▶ Task directions: Rewrite the rows below, swapping "鸿哥解析" for "参考解析" at every occurrence and leaving everything else unchanged. Omit the pictures from your answer.

▶ Provided data:
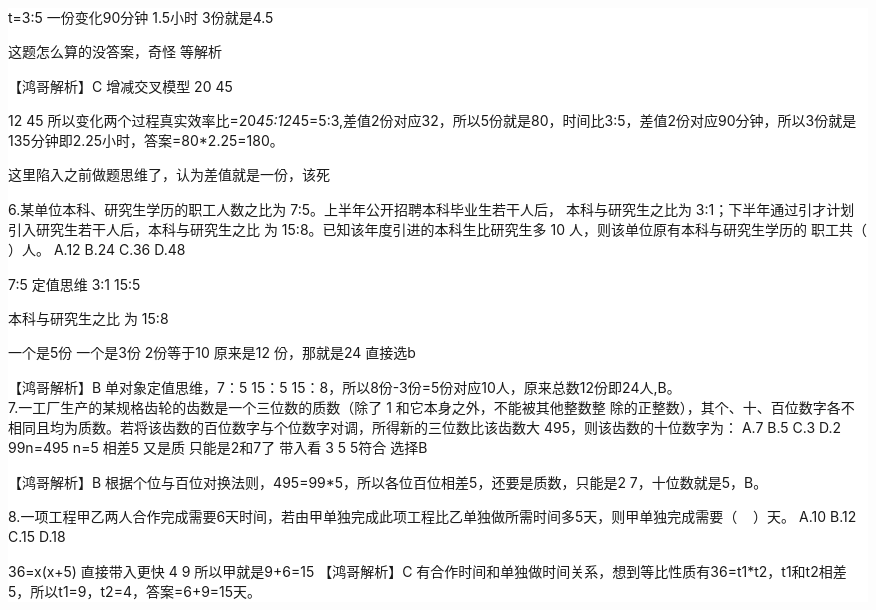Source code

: t=3:5
一份变化90分钟 1.5小时
3份就是4.5

这题怎么算的没答案，奇怪 等解析

【鸿哥解析】C
增减交叉模型
20   45

12   45
所以变化两个过程真实效率比=20*45:12*45=5:3,差值2份对应32，所以5份就是80，时间比3:5，差值2份对应90分钟，所以3份就是135分钟即2.25小时，答案=80*2.25=180。

这里陷入之前做题思维了，认为差值就是一份，该死



6.某单位本科、研究生学历的职工人数之比为 7∶5。上半年公开招聘本科毕业生若干人后，
本科与研究生之比为 3∶1；下半年通过引才计划引入研究生若干人后，本科与研究生之比
为 15∶8。已知该年度引进的本科生比研究生多 10 人，则该单位原有本科与研究生学历的
职工共（ ）人。
A.12
B.24
C.36
D.48

7∶5  定值思维 3:1 15:5

本科与研究生之比 为 15∶8

一个是5份 一个是3份  2份等于10
原来是12 份，那就是24 直接选b

【鸿哥解析】B
单对象定值思维，7：5   15：5   15：8，所以8份-3份=5份对应10人，原来总数12份即24人,B。  
7.一工厂生产的某规格齿轮的齿数是一个三位数的质数（除了 1 和它本身之外，不能被其他整数整 除的正整数），其个、十、百位数字各不相同且均为质数。若将该齿数的百位数字与个位数字对调，所得新的三位数比该齿数大 495，则该齿数的十位数字为：
A.7
B.5
C.3
D.2
99n=495 n=5 相差5
又是质 只能是2和7了  带入看 3 5  5符合 选择B


【鸿哥解析】B
根据个位与百位对换法则，495=99*5，所以各位百位相差5，还要是质数，只能是2 7，十位数就是5，B。



8.一项工程甲乙两人合作完成需要6天时间，若由甲单独完成此项工程比乙单独做所需时间多5天，则甲单独完成需要（    ）天。
A.10
B.12
C.15
D.18

36=x(x+5)  直接带入更快  4 9   所以甲就是9+6=15
【鸿哥解析】C
有合作时间和单独做时间关系，想到等比性质有36=t1*t2，t1和t2相差5，所以t1=9，t2=4，答案=6+9=15天。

▶ Solution for this exercise:
Source code

: t=3:5
一份变化90分钟 1.5小时
3份就是4.5

这题怎么算的没答案，奇怪 等解析

【参考解析】C
增减交叉模型
20   45

12   45
所以变化两个过程真实效率比=20*45:12*45=5:3,差值2份对应32，所以5份就是80，时间比3:5，差值2份对应90分钟，所以3份就是135分钟即2.25小时，答案=80*2.25=180。

这里陷入之前做题思维了，认为差值就是一份，该死



6.某单位本科、研究生学历的职工人数之比为 7∶5。上半年公开招聘本科毕业生若干人后，
本科与研究生之比为 3∶1；下半年通过引才计划引入研究生若干人后，本科与研究生之比
为 15∶8。已知该年度引进的本科生比研究生多 10 人，则该单位原有本科与研究生学历的
职工共（ ）人。
A.12
B.24
C.36
D.48

7∶5  定值思维 3:1 15:5

本科与研究生之比 为 15∶8

一个是5份 一个是3份  2份等于10
原来是12 份，那就是24 直接选b

【参考解析】B
单对象定值思维，7：5   15：5   15：8，所以8份-3份=5份对应10人，原来总数12份即24人,B。  
7.一工厂生产的某规格齿轮的齿数是一个三位数的质数（除了 1 和它本身之外，不能被其他整数整 除的正整数），其个、十、百位数字各不相同且均为质数。若将该齿数的百位数字与个位数字对调，所得新的三位数比该齿数大 495，则该齿数的十位数字为：
A.7
B.5
C.3
D.2
99n=495 n=5 相差5
又是质 只能是2和7了  带入看 3 5  5符合 选择B


【参考解析】B
根据个位与百位对换法则，495=99*5，所以各位百位相差5，还要是质数，只能是2 7，十位数就是5，B。



8.一项工程甲乙两人合作完成需要6天时间，若由甲单独完成此项工程比乙单独做所需时间多5天，则甲单独完成需要（    ）天。
A.10
B.12
C.15
D.18

36=x(x+5)  直接带入更快  4 9   所以甲就是9+6=15
【参考解析】C
有合作时间和单独做时间关系，想到等比性质有36=t1*t2，t1和t2相差5，所以t1=9，t2=4，答案=6+9=15天。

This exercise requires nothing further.